(Stored items)
*** Begin section ***
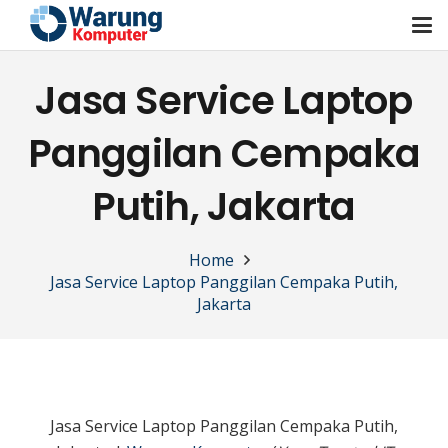
Jasa Service Laptop
Panggilan Cempaka
Putih, Jakarta
Home
Jasa Service Laptop Panggilan Cempaka Putih,
Jakarta
Jasa Service Laptop Panggilan Cempaka Putih,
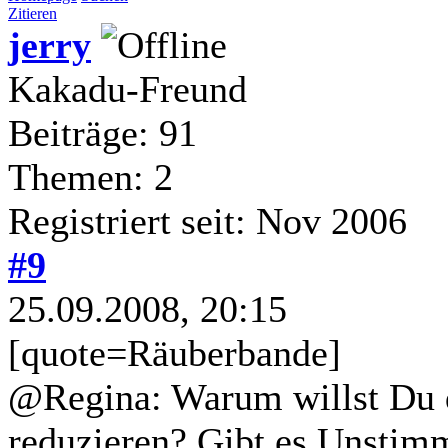
Zitieren
jerry
Kakadu-Freund
Beiträge: 91
Themen: 2
Registriert seit: Nov 2006
#9
25.09.2008, 20:15
[quote=Räuberbande]
@Regina: Warum willst Du
reduzieren? Gibt es Unstimm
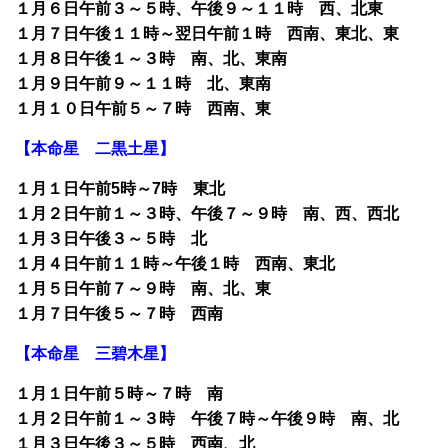
１月６日午前３～５時、午後９～１１時 西、北東
１月７日午後１１時～翌日午前１時 西南、東北、東
１月８日午後１～３時 南、北、東南
１月９日午前９～１１時 北、東南
１月１０日午前５～７時 西南、東
【本命星 二黒土星】
１月１日午前5時～7時 東北
１月２日午前１～３時、午後７～９時 南、西、西北
１月３日午後３～５時 北
１月４日午前１１時～午後１時 西南、東北
１月５日午前７～９時 南、北、東
１月７日午後５～７時 西南
【本命星 三碧木星】
１月１日午前５時～７時 南
１月２日午前１～３時 午後７時～午後９時 南、北
１月３日午後３～５時 西南、北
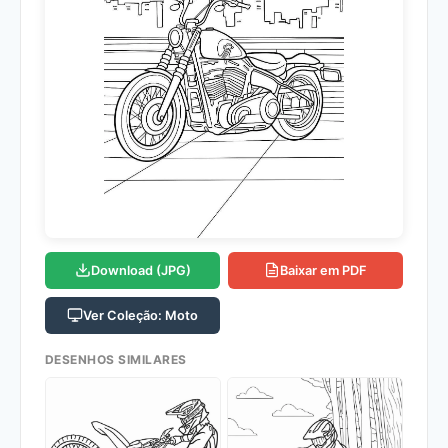
Download (JPG)
Baixar em PDF
Ver Coleção: Moto
DESENHOS SIMILARES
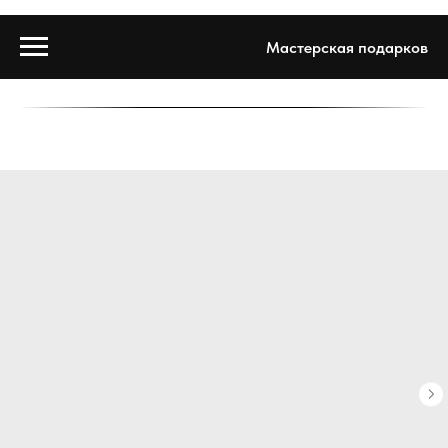
Мастерская подарков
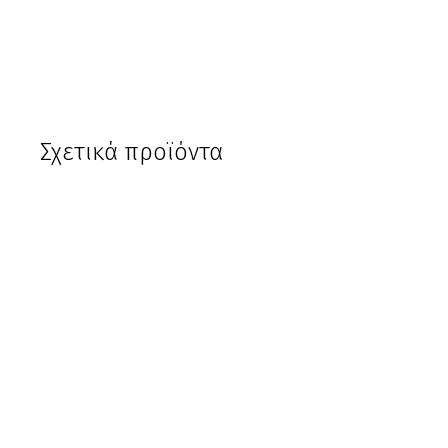
Σχετικά προϊόντα
Χτένα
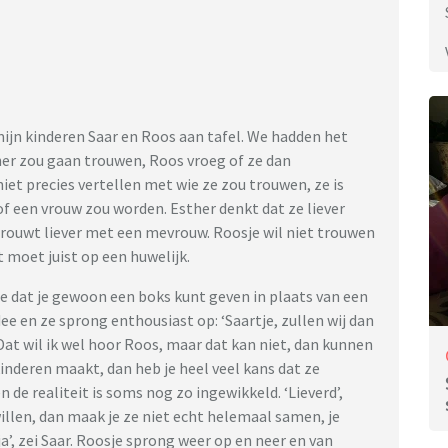
ijn kinderen Saar en Roos aan tafel. We hadden het
er zou gaan trouwen, Roos vroeg of ze dan
iet precies vertellen met wie ze zou trouwen, ze is
of een vrouw zou worden. Esther denkt dat ze liever
trouwt liever met een mevrouw. Roosje wil niet trouwen
 moet juist op een huwelijk.
 dat je gewoon een boks kunt geven in plaats van een
dee en ze sprong enthousiast op: ‘Saartje, zullen wij dan
Dat wil ik wel hoor Roos, maar dat kan niet, dan kunnen
kinderen maakt, dan heb je heel veel kans dat ze
 en de realiteit is soms nog zo ingewikkeld. ‘Lieverd’,
 willen, dan maak je ze niet echt helemaal samen, je
a’, zei Saar. Roosje sprong weer op en neer en van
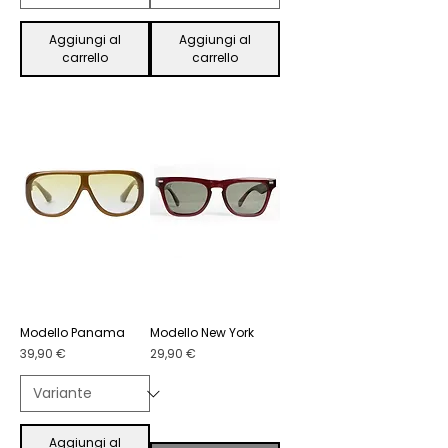
Aggiungi al
Aggiungi al
carrello
carrello
Modello Panama
Modello New York
Prezzo
Prezzo
39,90 €
29,90 €
Aggiungi al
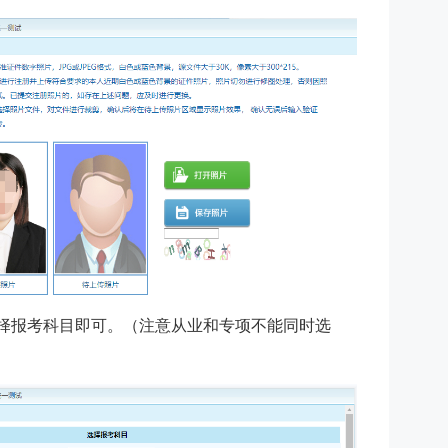
择报考科目即可。（注意从业和专项不能同时选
*** End section ***
• [Problem requirements] Copy out each line of the entries above that holds "niet".

• [Your solution]
trouwt liever met een mevrouw. Roosje wil niet trouwen
Dat wil ik wel hoor Roos, maar dat kan niet, dan kunnen
 willen, dan maak je ze niet echt helemaal samen, je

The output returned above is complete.